Sometimes I feel like I'm always wearing my marketing hat. I watch TV and comment on commercials and their cohesion with the brand. I receive a sales and marketing email and critic the message. I go to a website and wonder how it could be more user friendly. I go on Twitter looking for help after a company offers terrible phone support and am irritated at their lack of presence in the social media realm. I'm always wearing my marketing hat. If you're like me, you probably are always wearing your hat too, whether it's marketing, customer service, HR, sales, the list goes on. I went to Red Robin Friday night for dinner. We were seated in the first booth by the front - right by the kitchen which gave us great access to fresh bottomless fries. It was already loud and hard to hear the conversation with my table partners, but that's to be expected on a busy night, right? Then, out of no where, the manager starts blowing up balloons right next to us! We could no longer hear ourselves think, let alone have a conversation. I began looking for their feedback form on the table. I told you - I am always wearing my marketing hat. I wanted to give feedback because maybe they never thought blowing up balloons could be such an interruption (I'm always willing to give business the benefit of the doubt until they prove otherwise).
No customer feedback form on the table. I go to Red Robin a lot, and on occasion I've filled out the customer survey they leave on the table. I have always appreciated how easy it is to tell them they've done a good or bad job. Their feedback form was always easy to leave comments on - not just answer scale questions about my customer satisfaction. But there was no feedback form.
I began thinking, do organizations make it easy for customer to provide feedback?

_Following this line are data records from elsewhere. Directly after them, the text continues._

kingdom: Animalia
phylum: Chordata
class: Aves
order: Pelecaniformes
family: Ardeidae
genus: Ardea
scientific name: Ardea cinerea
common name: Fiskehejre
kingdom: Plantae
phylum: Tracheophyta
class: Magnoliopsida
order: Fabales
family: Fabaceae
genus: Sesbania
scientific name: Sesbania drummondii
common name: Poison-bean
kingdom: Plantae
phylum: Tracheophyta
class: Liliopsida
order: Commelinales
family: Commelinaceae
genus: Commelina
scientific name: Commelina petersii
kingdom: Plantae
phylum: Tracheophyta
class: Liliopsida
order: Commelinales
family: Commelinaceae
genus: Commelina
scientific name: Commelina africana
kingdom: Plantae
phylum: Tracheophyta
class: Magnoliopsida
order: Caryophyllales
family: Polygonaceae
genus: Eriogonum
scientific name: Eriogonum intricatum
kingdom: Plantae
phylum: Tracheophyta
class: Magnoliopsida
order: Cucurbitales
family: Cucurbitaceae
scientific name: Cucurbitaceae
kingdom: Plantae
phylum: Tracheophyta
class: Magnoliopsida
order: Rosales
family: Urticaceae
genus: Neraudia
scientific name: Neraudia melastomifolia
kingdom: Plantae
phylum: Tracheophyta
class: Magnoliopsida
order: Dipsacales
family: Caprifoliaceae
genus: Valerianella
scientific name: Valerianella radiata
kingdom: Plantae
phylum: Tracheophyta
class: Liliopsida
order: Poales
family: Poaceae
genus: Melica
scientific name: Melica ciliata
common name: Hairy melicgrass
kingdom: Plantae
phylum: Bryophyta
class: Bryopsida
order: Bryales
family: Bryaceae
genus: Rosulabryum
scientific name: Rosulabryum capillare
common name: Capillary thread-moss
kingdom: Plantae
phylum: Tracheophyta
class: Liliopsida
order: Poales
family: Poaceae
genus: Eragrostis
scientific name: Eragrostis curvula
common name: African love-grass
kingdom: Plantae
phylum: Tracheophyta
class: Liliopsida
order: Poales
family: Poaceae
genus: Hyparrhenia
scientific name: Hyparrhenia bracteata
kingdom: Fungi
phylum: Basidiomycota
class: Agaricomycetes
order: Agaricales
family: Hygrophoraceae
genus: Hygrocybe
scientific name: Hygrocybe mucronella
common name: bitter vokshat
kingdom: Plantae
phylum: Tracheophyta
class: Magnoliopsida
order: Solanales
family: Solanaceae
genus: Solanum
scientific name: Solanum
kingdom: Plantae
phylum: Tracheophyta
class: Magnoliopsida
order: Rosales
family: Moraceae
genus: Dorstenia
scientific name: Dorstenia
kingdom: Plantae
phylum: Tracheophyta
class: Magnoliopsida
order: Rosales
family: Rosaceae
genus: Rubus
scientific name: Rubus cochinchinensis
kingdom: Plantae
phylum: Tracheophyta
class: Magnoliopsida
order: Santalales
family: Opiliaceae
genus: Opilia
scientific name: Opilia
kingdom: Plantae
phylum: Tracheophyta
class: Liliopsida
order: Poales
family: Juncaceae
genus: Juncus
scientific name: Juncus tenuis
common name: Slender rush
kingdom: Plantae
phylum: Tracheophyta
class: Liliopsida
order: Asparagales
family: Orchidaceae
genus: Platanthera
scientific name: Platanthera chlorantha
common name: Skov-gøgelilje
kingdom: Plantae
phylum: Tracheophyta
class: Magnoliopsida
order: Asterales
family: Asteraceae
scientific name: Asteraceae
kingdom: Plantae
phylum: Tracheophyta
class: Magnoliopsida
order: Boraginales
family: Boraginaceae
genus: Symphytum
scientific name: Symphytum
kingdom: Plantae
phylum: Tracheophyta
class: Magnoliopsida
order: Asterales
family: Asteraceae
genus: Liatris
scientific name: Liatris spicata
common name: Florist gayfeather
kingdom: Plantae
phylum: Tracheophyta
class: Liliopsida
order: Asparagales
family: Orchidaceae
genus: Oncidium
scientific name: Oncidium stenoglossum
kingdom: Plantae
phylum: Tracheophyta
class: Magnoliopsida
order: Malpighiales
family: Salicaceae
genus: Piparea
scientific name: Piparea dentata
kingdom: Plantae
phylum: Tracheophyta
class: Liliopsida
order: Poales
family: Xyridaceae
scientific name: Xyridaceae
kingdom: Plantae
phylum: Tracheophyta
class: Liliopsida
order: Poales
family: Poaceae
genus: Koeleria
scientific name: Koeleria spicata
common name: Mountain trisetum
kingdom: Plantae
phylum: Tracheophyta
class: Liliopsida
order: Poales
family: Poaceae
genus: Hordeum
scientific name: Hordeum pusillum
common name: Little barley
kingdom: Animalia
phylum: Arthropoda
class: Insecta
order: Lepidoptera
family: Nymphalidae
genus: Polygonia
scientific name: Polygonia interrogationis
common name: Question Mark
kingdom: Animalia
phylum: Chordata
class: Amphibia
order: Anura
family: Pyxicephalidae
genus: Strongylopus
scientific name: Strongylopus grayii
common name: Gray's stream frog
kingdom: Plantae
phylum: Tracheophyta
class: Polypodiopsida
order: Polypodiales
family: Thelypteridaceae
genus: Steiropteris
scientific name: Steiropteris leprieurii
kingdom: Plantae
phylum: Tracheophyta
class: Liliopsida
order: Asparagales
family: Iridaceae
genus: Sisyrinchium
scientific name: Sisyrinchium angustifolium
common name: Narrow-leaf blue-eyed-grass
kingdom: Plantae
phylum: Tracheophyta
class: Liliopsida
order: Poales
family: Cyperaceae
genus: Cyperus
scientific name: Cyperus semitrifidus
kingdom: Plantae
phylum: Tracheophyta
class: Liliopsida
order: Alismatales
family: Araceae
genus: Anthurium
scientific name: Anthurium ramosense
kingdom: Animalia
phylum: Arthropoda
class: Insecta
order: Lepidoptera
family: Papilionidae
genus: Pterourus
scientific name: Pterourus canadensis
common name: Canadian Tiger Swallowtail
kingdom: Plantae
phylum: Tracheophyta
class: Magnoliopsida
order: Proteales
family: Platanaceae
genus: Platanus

At the end of the meal, the check came with an invitation to complete a customer satisfaction survey online. While I am a big supporter of using online survey tools to collect feedback, I was a little disappointed in their questionnaire. There was no real place for me to add additional comments like on the feedback form on the table, how were they ever going to hear my plea? So my point is two fold: 1. make it easy for customer to give you feedback on their experience and your service or product; 2. make sure you don't limit their responses on a client survey so the organization cannot see the whole picture. When your organization makes the switch from paper surveys to web based surveys, make sure you don't lose a critical part of your current process.